Jet A1 price is not fixed and attracts no subsidy whatsoever, unlike petrol and kerosene. So the prices are subject to constant fluctuation, sadly always upward. Airlines in some other countries are not having it so rough because they have plants that refine jet fuel. Such countries include the United States, US, Russia, South Africa and even Ghana. And airlines operating from these countries have no hopeless story of survival to tell.

While Nigerian airlines are replete with downside tales, some foreign operators sing a different tune in terms of their balance sheets. Delta Airlines, for example, has declared that year 2010 has been its most profitable year in a decade, with its net income by the second quarter of the year (June) standing at $549mn. The airline has decided to earmark $90mn of this amount to profit sharing. This feat was achievable courtesy of Delta’s operating revenue rising to $1.2bn, a 17 per cent leap over what entered its coffers last year within a corresponding period.

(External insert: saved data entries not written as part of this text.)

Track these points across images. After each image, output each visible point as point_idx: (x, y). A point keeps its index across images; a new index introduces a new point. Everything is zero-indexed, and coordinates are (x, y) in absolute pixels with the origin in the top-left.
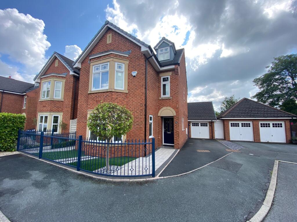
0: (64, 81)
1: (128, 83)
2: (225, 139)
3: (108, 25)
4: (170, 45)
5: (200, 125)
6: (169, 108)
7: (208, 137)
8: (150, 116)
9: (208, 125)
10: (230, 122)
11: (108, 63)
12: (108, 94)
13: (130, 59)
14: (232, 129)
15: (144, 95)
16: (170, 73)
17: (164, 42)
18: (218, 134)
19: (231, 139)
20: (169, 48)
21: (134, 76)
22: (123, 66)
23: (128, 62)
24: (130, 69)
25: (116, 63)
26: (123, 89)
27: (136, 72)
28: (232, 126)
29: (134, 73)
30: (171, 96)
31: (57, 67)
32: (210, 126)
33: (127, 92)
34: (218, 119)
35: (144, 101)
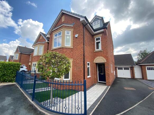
1: (73, 42)
2: (143, 79)
3: (62, 12)
4: (100, 18)
5: (123, 69)
6: (101, 57)
7: (130, 77)
8: (88, 62)
9: (129, 69)
10: (147, 67)
11: (62, 32)
12: (61, 49)
13: (74, 28)
14: (148, 72)
15: (83, 49)
16: (101, 35)
17: (96, 18)
18: (138, 74)
19: (148, 79)
20: (99, 21)
21: (77, 38)
22: (70, 32)
23: (73, 30)
24: (74, 33)
25: (66, 31)
26: (70, 46)
27: (78, 35)
28: (148, 69)
29: (76, 36)
30: (102, 49)
32: (131, 69)
33: (72, 48)
34: (137, 65)
35: (83, 53)
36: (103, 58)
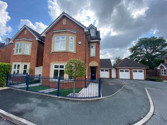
0: (31, 43)
1: (76, 48)
2: (117, 78)
3: (64, 14)
4: (95, 28)
5: (105, 71)
6: (94, 62)
7: (108, 77)
9: (109, 71)
10: (120, 70)
11: (66, 36)
12: (65, 53)
13: (77, 35)
14: (121, 73)
16: (96, 44)
17: (91, 26)
18: (114, 75)
19: (120, 78)
20: (94, 30)
21: (80, 44)
22: (74, 38)
23: (76, 36)
24: (77, 40)
25: (70, 37)
26: (73, 51)
27: (81, 42)
28: (120, 71)
29: (80, 43)
30: (96, 56)
31: (26, 34)
32: (110, 71)
33: (75, 52)
34: (114, 68)
36: (96, 62)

Unfortunately for Nigerian airlines, fare increase is not exactly the best or easiest option anymore, due to stiff competition among the operators. Worse still, there does not seem to be working in tandem. For instance, the bailout proposal that government eventually approved was initially thumbed down by Arik Air, which preferred a more level playing ground, despite its huge debt portfolio. Of course, it is bigger than most, if not all its competitors, operates the most routes and enjoys higher passenger traffic.